# Fixing my Freud FT1702VCE router



## kweinert (Jan 7, 2020)

It's an older router. At some point in the distant past I managed to remove the micro adjustment apparatus from the body. Now, of course, things have changed and I want to put it back in.

The problem is that it appears as if I have to remove the knob from the shaft and I have no idea how to do that and so far I've not found any instructions online.

Any thoughts or hints from you folks would be greatly appreciated.

Yes, pictures would be helpful, perhaps, but I have to attend yet another headache imposing work meeting right now. I'll grab pictures on my phone and update this after the meeting. If you are reading this then the damn meeting isn't over yet. It's been one of those weeks (and I know it's only Tuesday.)

The hole where it goes. 



 

Where my fingers are is what should be inside the hole. 


 

The top of the knob


----------



## Eric Rorabaugh (Jan 7, 2020)

C'mon Ken, post the pictures already. You need to get your priorities straight! JK.

Reactions: Funny 2 | +Karma 1


----------



## kweinert (Jan 7, 2020)

Eric Rorabaugh said:


> C'mon Ken, post the pictures already.
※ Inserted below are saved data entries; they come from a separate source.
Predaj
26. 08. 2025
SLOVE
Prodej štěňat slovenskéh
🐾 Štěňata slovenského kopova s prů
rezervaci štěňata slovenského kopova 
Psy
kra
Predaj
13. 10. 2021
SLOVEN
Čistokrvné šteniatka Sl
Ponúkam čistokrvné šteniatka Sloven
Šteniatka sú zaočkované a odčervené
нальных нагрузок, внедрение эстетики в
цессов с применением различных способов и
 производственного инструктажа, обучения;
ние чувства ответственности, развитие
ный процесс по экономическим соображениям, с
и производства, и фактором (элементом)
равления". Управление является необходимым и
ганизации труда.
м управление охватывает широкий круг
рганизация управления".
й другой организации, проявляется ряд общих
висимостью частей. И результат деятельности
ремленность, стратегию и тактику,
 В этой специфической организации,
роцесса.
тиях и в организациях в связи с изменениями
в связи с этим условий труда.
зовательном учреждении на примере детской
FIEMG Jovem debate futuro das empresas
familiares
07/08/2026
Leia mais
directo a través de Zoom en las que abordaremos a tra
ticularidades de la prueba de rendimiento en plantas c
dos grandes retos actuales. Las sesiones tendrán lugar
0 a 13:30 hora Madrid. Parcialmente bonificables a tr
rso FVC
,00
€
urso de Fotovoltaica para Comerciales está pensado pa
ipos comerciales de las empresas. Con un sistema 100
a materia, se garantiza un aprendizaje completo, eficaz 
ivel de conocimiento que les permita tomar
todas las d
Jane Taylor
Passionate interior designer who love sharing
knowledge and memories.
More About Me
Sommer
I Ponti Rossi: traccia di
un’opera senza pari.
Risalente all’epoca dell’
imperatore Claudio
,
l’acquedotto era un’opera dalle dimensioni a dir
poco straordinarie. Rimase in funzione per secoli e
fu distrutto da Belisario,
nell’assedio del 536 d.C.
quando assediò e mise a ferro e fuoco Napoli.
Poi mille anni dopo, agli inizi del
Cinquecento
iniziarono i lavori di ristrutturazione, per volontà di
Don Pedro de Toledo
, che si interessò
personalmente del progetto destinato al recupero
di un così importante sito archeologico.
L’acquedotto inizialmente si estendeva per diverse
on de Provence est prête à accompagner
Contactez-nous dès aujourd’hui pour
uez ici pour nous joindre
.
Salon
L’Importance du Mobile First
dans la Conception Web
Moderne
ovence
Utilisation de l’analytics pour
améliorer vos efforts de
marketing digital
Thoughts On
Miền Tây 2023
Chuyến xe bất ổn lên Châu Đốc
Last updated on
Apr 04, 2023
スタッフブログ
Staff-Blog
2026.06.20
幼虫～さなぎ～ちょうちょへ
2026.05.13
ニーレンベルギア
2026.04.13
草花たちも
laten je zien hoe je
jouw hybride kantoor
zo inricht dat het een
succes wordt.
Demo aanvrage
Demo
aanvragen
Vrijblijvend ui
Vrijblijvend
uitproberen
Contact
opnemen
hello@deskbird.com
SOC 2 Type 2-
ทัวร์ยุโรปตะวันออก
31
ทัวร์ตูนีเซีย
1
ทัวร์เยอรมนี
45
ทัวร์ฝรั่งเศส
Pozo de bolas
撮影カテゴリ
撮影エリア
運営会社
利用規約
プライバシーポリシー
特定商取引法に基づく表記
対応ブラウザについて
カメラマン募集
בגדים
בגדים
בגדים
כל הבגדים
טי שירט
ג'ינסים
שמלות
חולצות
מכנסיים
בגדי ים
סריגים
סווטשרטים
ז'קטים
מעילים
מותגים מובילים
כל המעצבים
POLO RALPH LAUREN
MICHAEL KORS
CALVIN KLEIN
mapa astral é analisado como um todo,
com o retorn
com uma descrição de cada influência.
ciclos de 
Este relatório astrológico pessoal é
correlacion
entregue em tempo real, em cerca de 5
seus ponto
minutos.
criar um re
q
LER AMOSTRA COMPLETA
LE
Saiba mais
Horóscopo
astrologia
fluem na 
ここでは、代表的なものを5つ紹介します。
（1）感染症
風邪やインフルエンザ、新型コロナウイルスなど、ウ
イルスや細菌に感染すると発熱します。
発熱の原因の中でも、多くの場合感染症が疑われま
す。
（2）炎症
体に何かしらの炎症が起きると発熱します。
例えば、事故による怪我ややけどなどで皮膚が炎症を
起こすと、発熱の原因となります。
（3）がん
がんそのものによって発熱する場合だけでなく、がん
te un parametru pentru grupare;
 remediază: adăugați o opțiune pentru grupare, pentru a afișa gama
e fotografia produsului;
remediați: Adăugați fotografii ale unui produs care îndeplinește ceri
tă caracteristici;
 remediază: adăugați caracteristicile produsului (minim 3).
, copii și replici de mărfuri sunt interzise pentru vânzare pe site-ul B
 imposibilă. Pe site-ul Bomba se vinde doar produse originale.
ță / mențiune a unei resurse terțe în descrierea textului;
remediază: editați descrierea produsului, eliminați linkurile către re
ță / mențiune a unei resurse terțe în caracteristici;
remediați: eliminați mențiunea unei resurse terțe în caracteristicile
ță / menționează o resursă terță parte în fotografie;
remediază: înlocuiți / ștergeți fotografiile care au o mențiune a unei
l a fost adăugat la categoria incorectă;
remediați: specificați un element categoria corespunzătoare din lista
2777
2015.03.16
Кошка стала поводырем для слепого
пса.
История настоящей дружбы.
You need to get your priorities straight! JK.



Hope you're happy now!

Reactions: Funny 2


----------



## Eric Rorabaugh (Jan 7, 2020)

Sorry...can't help ya!

Reactions: Funny 3


----------



## morganns27 (Apr 2, 2020)

@kweinert, I would definitely consider about getting a new one. Can recommend a router, which I use - Makita RT0701CX7 ( from this list: https://www.woodroutersreviews.com/best-plunge-router/ ). It has awesome performance, it's lightweight and weighing less than 4 pounds. One of the best plunge routers I've used.


----------



## tocws2002 (Apr 2, 2020)

This is just a guess, so take it for what it's worth...if you put the end of the shaft in a vise, can you put a hex key in the top of the knob to unscrew the knob off the shaft? Or it looks like the knob is made up of 2 halves, perhaps they unscrew and give access to remove the knob from the shaft??

Can you shine some light down the hole in the knob and see if there is a screwhead or other fastener?

Just thinking out loud, I do not own, nor have I used this particular router.

-jason


----------



## Schroedc (Apr 2, 2020)

Look at the parts diagrams here- https://www.manualslib.com/manual/53642/Freud-Ft1700vce.html

From what I can see the knob is held on with a screw.


----------